Reversible methylation of m<sup>6</sup>A<sub>m</sub> in the 5' cap controls mRNA stability.

Overview

Internal bases in mRNA can be subjected to modifications that influence the fate of mRNA in cells. One of the most prevalent modified bases is found at the 5' end of mRNA, at the first encoded nucleotide adjacent to the 7-methylguanosine cap. Here we show that this nucleotide, N⁶,2'-O-dimethyladenosine (m⁶A_m), is a reversible modification that influences cellular mRNA fate. Using a transcriptome-wide map of m⁶A_m we find that m⁶A_m-initiated transcripts are markedly more stable than mRNAs that begin with other nucleotides.
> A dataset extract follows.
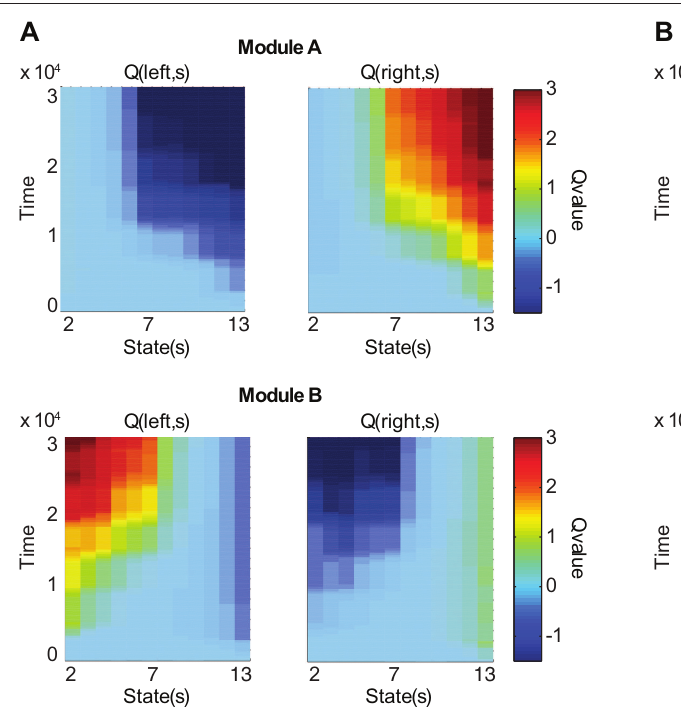
Figure 3 | Action value, prediction, and state value functions of the two modules as the model learns in two versions of the environment. The reward location alternates every 2500 time steps. Columns represent different locations. States (locations) 2 through 13 are shown; terminal locations are omitted. (A) Action value ( Q ) as a function of state and time. Top two panels represent the action-value function of module A and bottom two panels represent that of module B. Left panels show the values for leftward movements and right panels show the values for rightward movements. After training,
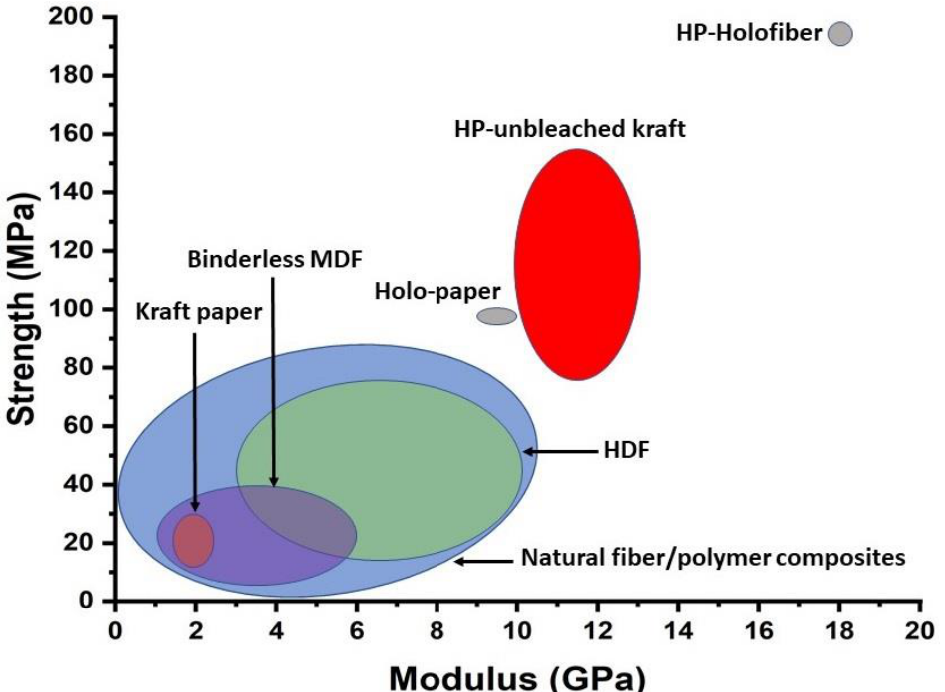
Figure 2. Strength vs. modulus Ashby plots for fiber materials (data for 2D-random materials from Table 1; data for natural fiber/polymer 2D and 3D-random composites from [51] ).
We show that the enhanced stability of m⁶A_m-initiated transcripts is due to resistance to the mRNA-decapping enzyme DCP2. Moreover, we find that m⁶A_m is selectively demethylated by fat mass and obesity-associated protein (FTO). FTO preferentially demethylates m⁶A_m rather than N⁶-methyladenosine (m⁶A), and reduces the stability of m⁶A_m mRNAs. Together, these findings show that the methylation status of m⁶A_m in the 5' cap is a dynamic and reversible epitranscriptomic modification that determines mRNA stability.